Perusahaan antariksa SpaceX milik Elon Musk bersiap melakukan penawaran umum perdana (IPO) di bursa Nasdaq setelah para pemegang saham menyetujui aksi pemecahan saham dengan rasio 5 banding 1 untuk memperluas akses bagi para investor.
Langkah korporasi tersebut diambil berdasarkan rekomendasi dewan perusahaan sebagaimana dilansir dari Internasional. Penyesuaian ini membuat nilai wajar saham SpaceX berubah dari kisaran US$ 526,59 menjadi sekitar US$ 105,32 per lembar saham setelah pemecahan dilakukan.

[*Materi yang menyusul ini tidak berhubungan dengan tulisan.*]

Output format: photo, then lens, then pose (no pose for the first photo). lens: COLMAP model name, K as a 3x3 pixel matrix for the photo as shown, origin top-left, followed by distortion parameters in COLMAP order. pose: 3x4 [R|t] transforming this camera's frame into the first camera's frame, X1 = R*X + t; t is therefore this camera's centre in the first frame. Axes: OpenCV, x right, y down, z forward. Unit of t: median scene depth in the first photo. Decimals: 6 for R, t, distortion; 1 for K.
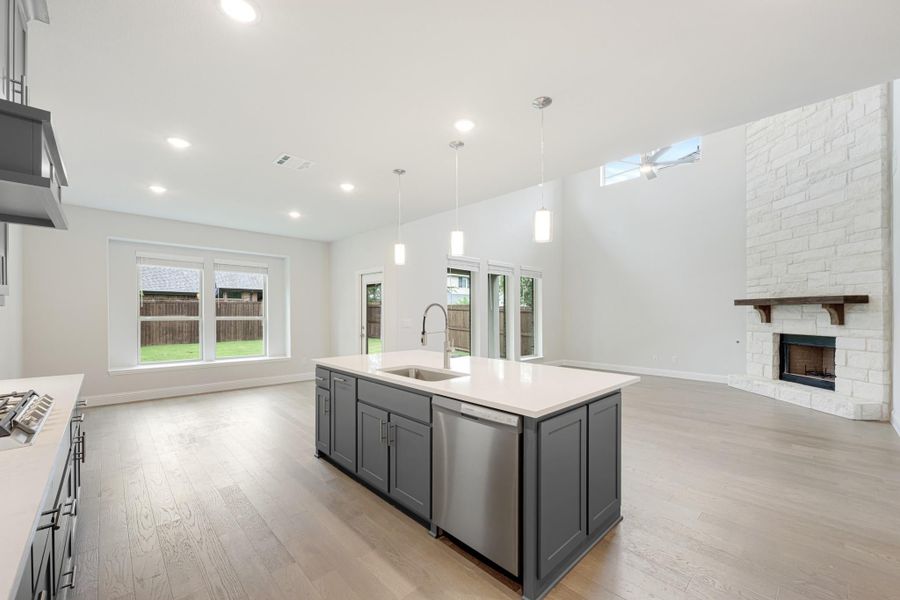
lens RADIAL K [[359.4, 0, 449.5], [0, 359.4, 311.0], [0, 0, 1]] dist [-0.000294, 0.000026]
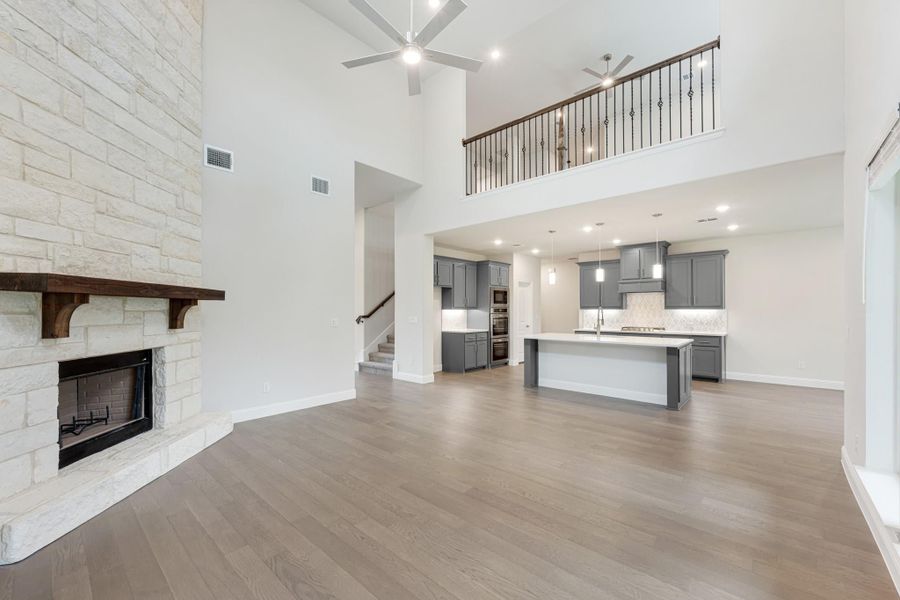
lens RADIAL K [[360.9, 0, 447.2], [0, 360.9, 304.9], [0, 0, 1]] dist [-0.000831, -0.000120]
pose [[-0.997252, 0.000739, -0.074078, 0.549846], [0.001917, 0.999873, -0.015832, 0.003477], [0.074057, -0.015931, -0.997127, 1.621037]]
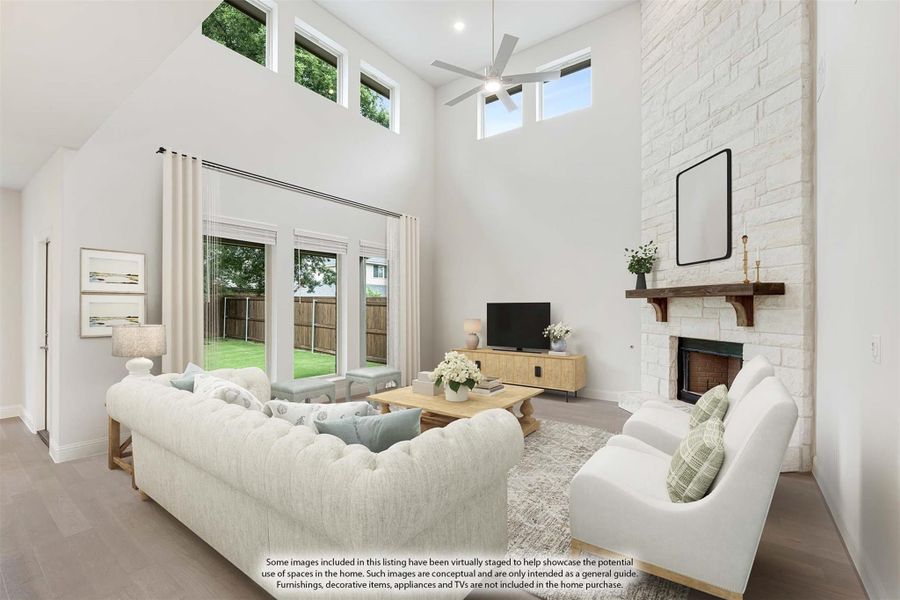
lens RADIAL K [[388.7, 0, 451.6], [0, 388.7, 304.9], [0, 0, 1]] dist [-0.000076, 0.000120]
pose [[0.984436, 0.000586, 0.175742, 0.364272], [-0.000878, 0.999998, 0.001586, -0.002843], [-0.175741, -0.001716, 0.984435, 0.337180]]
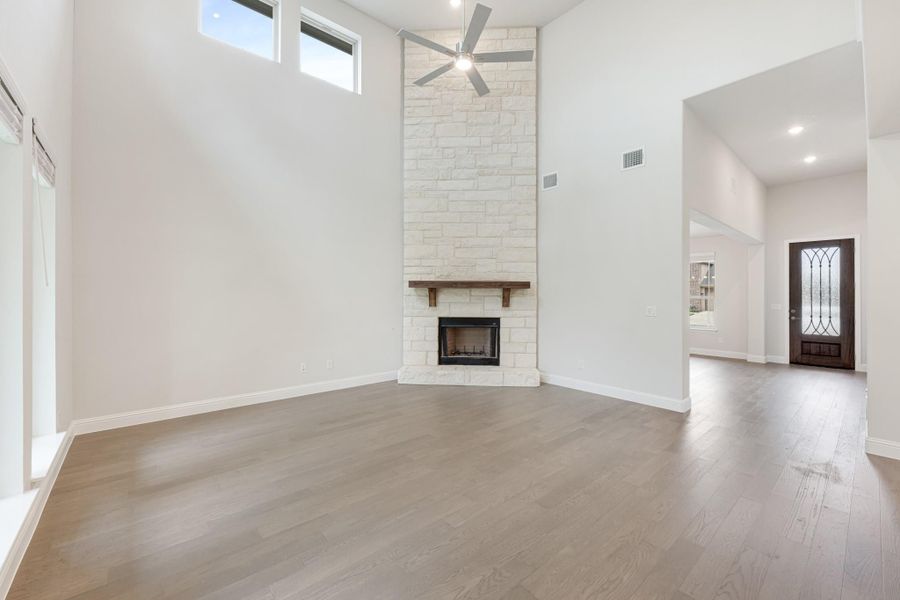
lens RADIAL K [[367.9, 0, 460.9], [0, 367.9, 294.6], [0, 0, 1]] dist [-0.002108, -0.000063]
pose [[0.034789, 0.003782, 0.999388, -0.086421], [-0.009140, 0.999952, -0.003466, 0.004274], [-0.999353, -0.009014, 0.034822, 1.017106]]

"Menyetujui pemecahan saham 5 banding 1," kata pemegang saham dalam penegasan singkat mengenai keputusan tersebut.
Pelaksanaan IPO dengan target ticker SPCX ini dilaporkan sedang dipercepat dari jadwal semula. Proses roadshow perusahaan direncanakan mulai awal Juni 2026, sedangkan penawaran saham akan berlangsung pada pertengahan bulan tersebut berkat percepatan proses di Securities and Exchange Commission.

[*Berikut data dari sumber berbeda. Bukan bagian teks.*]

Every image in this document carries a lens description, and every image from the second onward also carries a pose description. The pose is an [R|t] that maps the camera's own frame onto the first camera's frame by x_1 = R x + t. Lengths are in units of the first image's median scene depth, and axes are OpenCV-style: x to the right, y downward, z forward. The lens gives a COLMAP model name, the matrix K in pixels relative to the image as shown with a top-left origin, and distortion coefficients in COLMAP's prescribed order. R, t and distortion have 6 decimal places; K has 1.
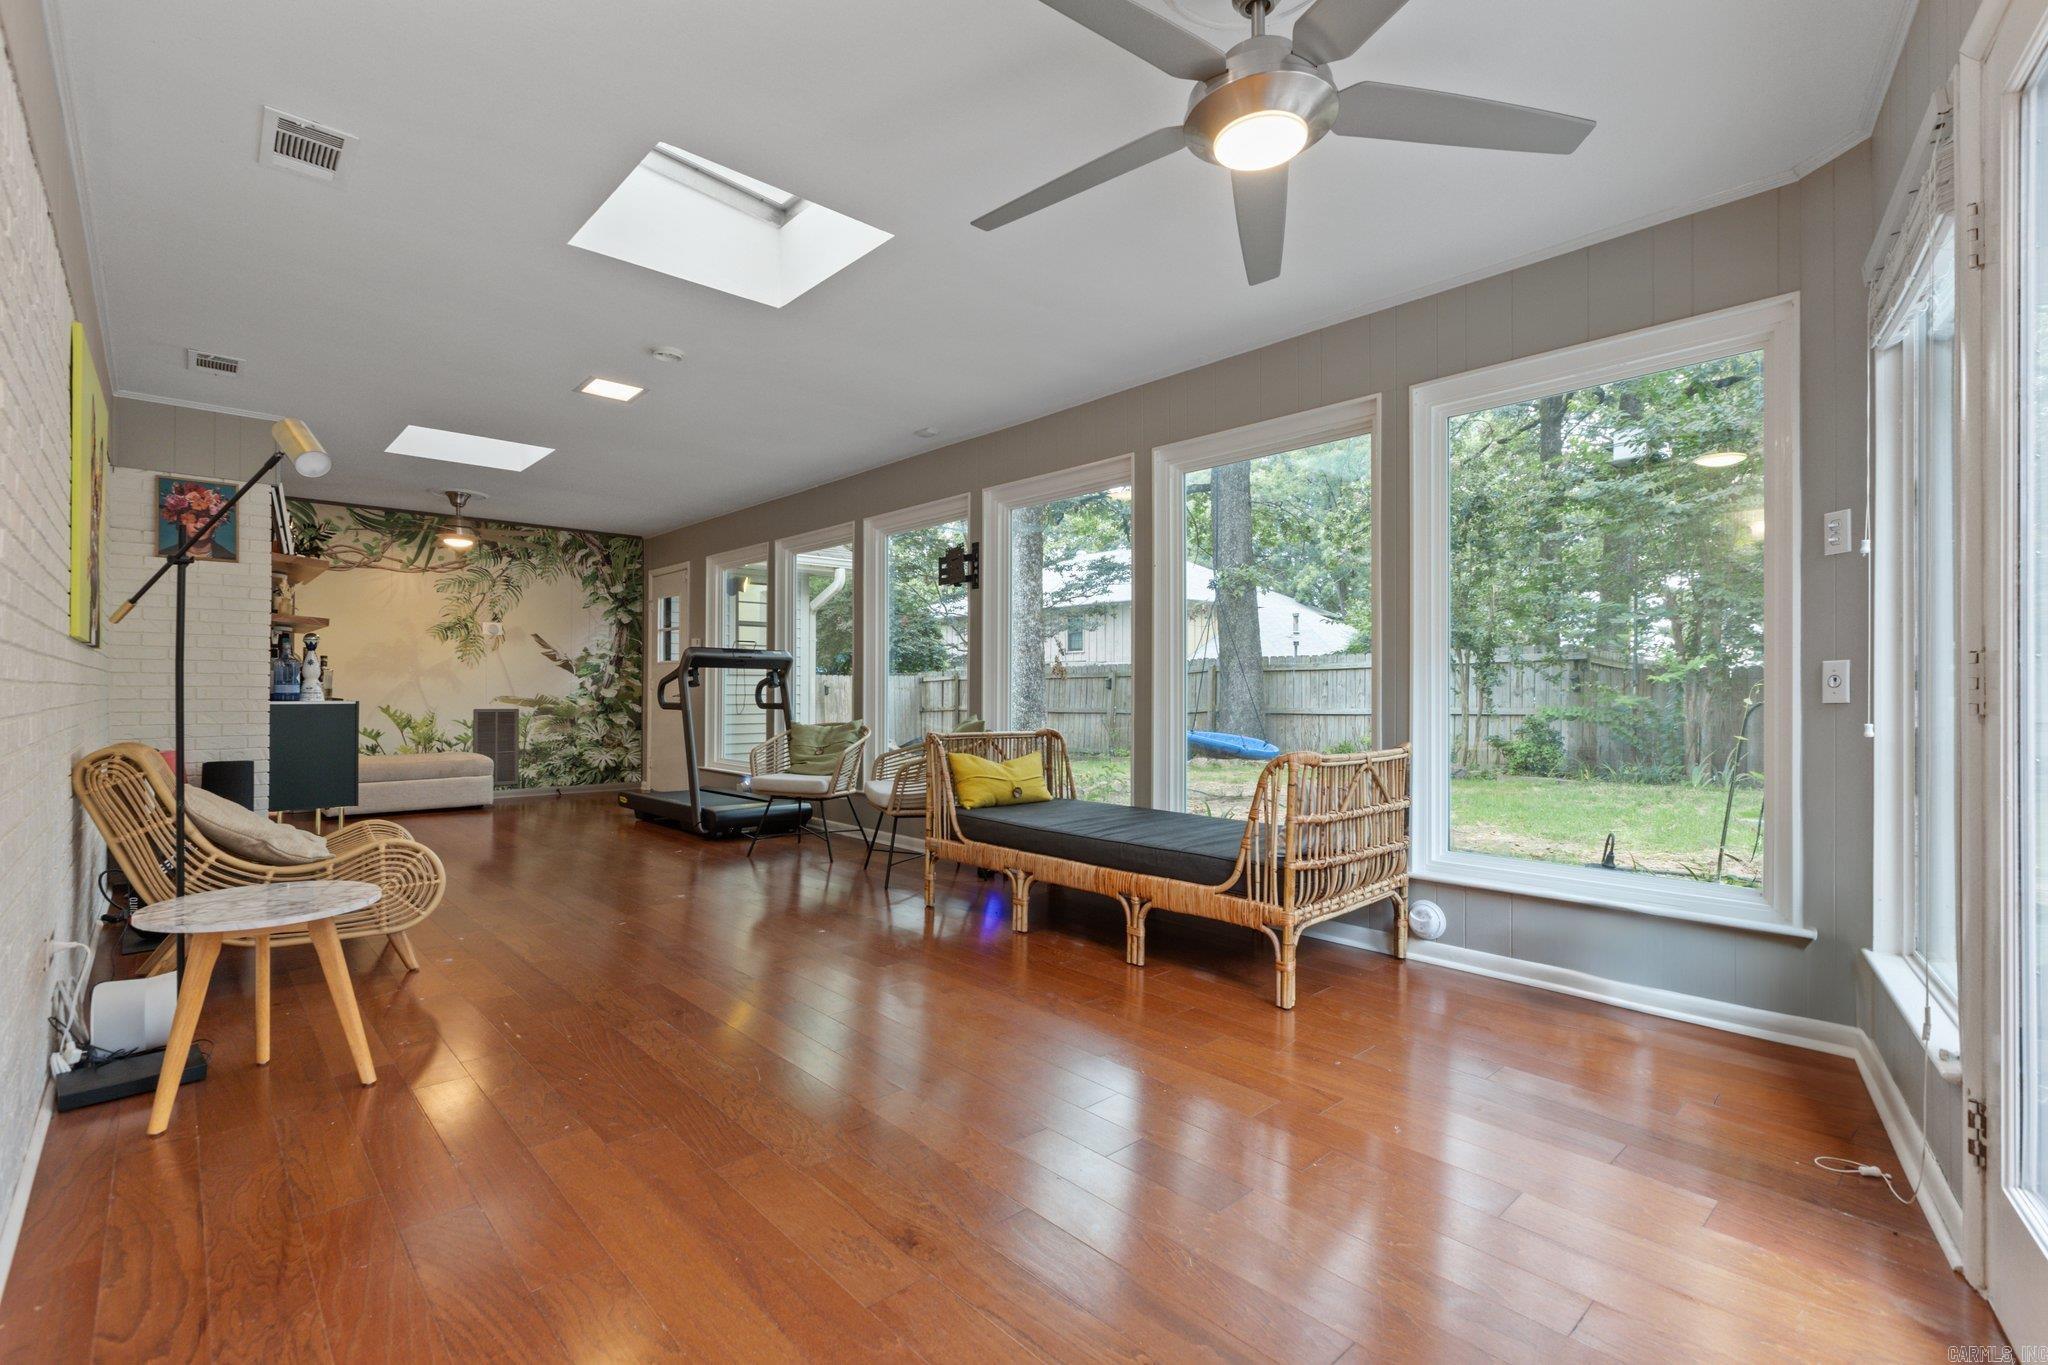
lens RADIAL K [[932.9, 0, 1024.6], [0, 932.9, 685.7], [0, 0, 1]] dist [-0.001544, 0.002585]
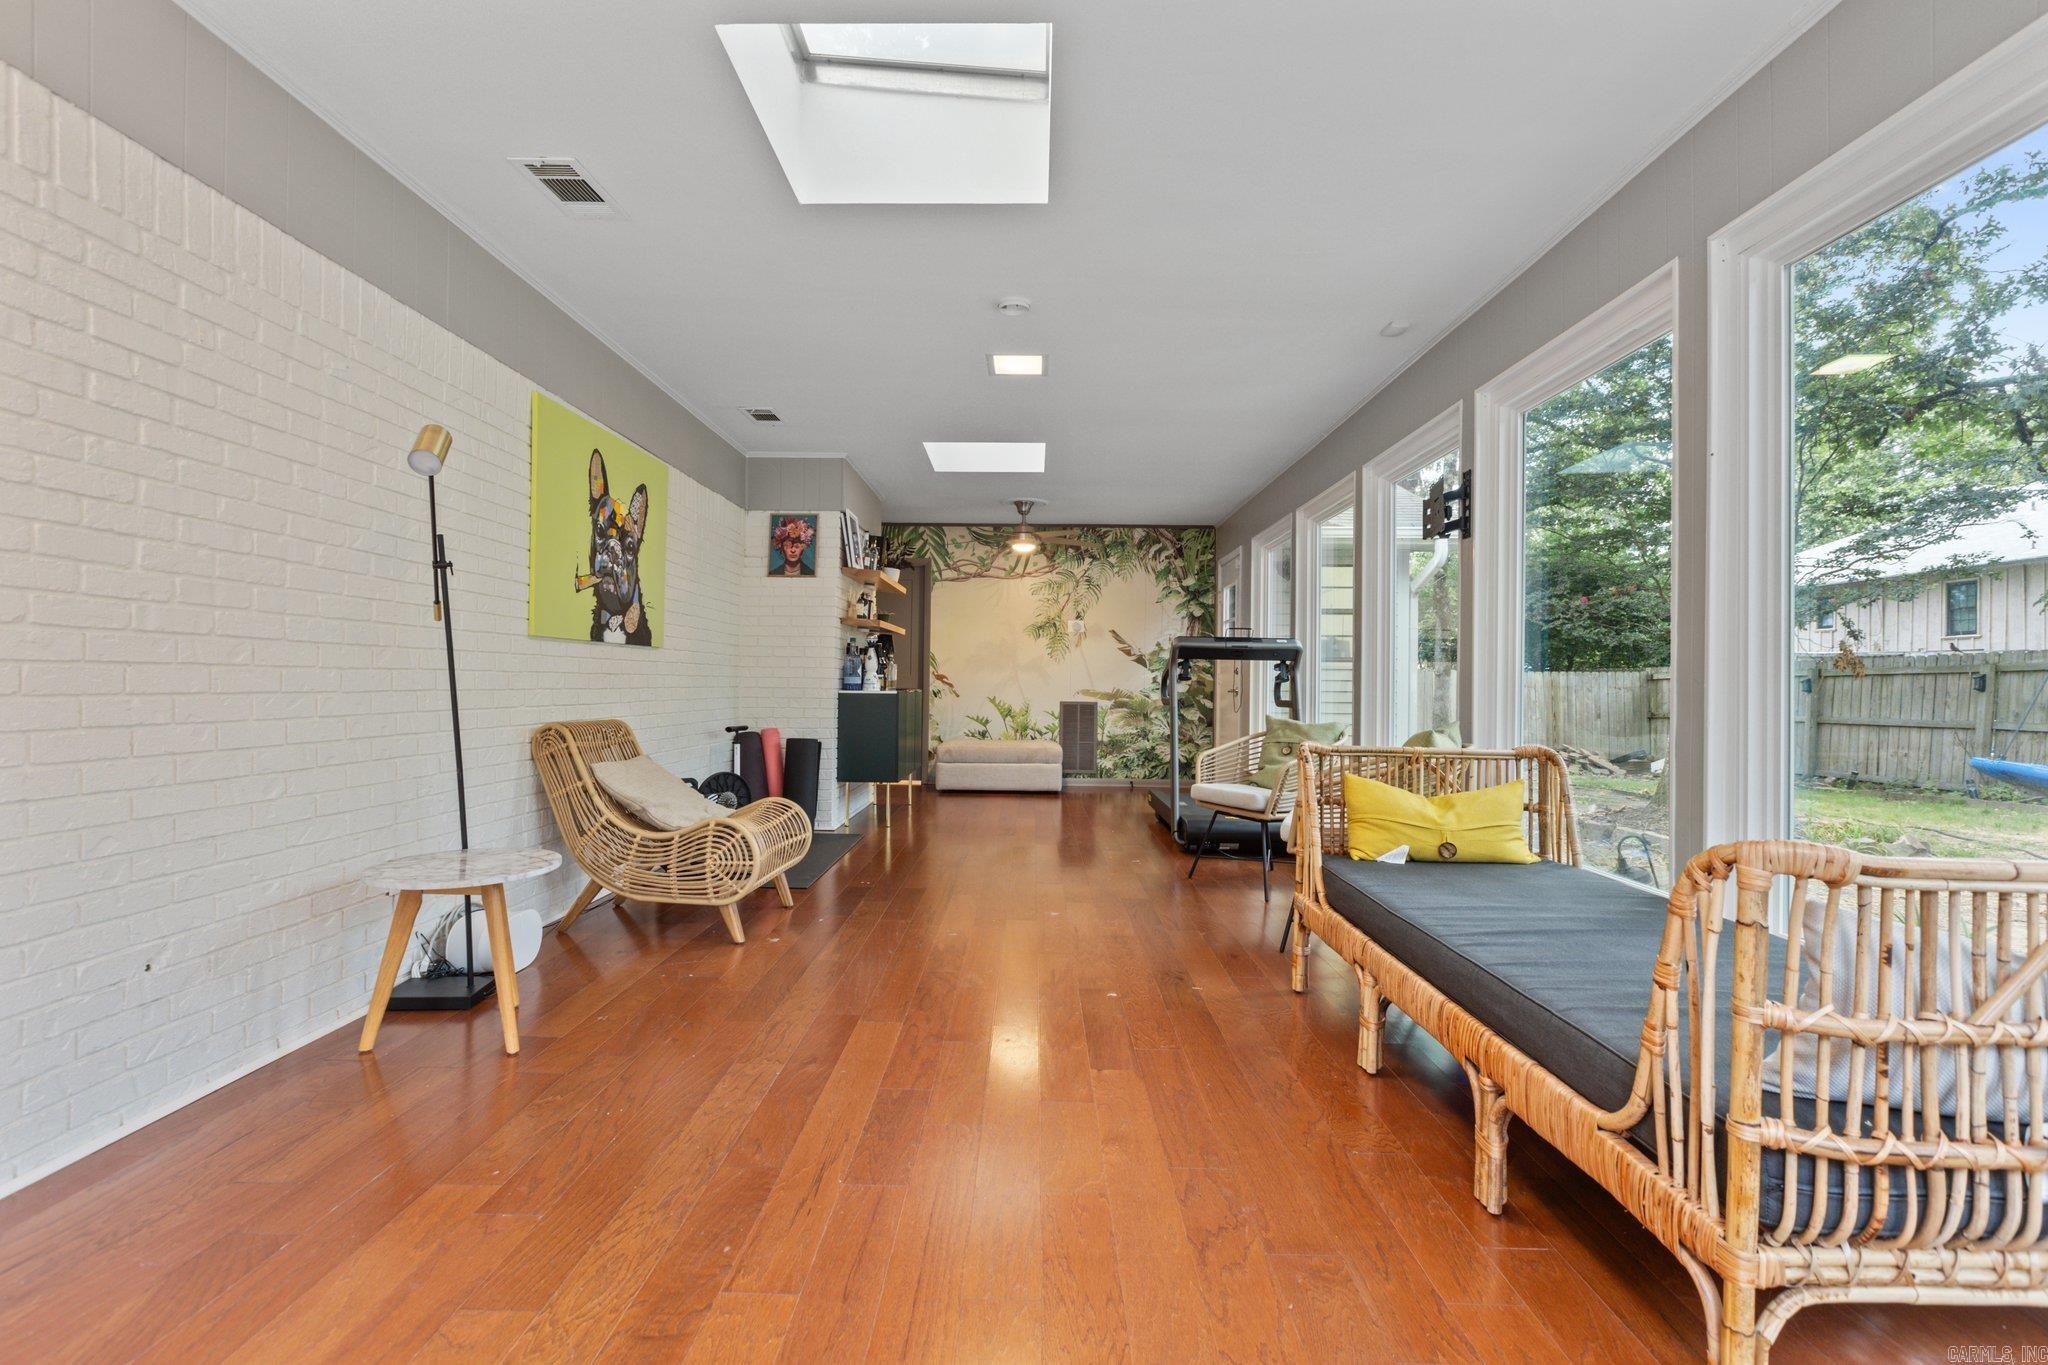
lens RADIAL K [[932.9, 0, 1020.1], [0, 932.9, 677.3], [0, 0, 1]] dist [-0.001544, 0.002585]
pose [[0.721427, 0.001714, -0.692488, 0.132389], [-0.006491, 0.999970, -0.004288, 0.002470], [0.692460, 0.007588, 0.721416, 0.197940]]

Aksi korporasi SpaceX ini menjadi salah satu penawaran saham yang paling dinantikan di pasar modal global. Perusahaan membidik target valuasi hingga US$ 1,75 triliun dengan potensi penghimpunan dana segar mencapai US$ 75 miliar.
Sejumlah bank investasi raksasa di Wall Street bertindak sebagai penjamin emisi utama untuk mendukung peluncuran saham ini. Beberapa di antaranya meliputi Morgan Stanley, Bank of America, Citigroup, JPMorgan, dan Goldman Sachs.
Langkah strategis dari SpaceX ini sekaligus menjadi ujian penting bagi pasar IPO global. Momentum ini hadir di tengah pulihnya minat pasar terhadap sektor kecerdasan buatan (AI) dan teknologi setelah sempat melambat akibat volatilitas ekonomi.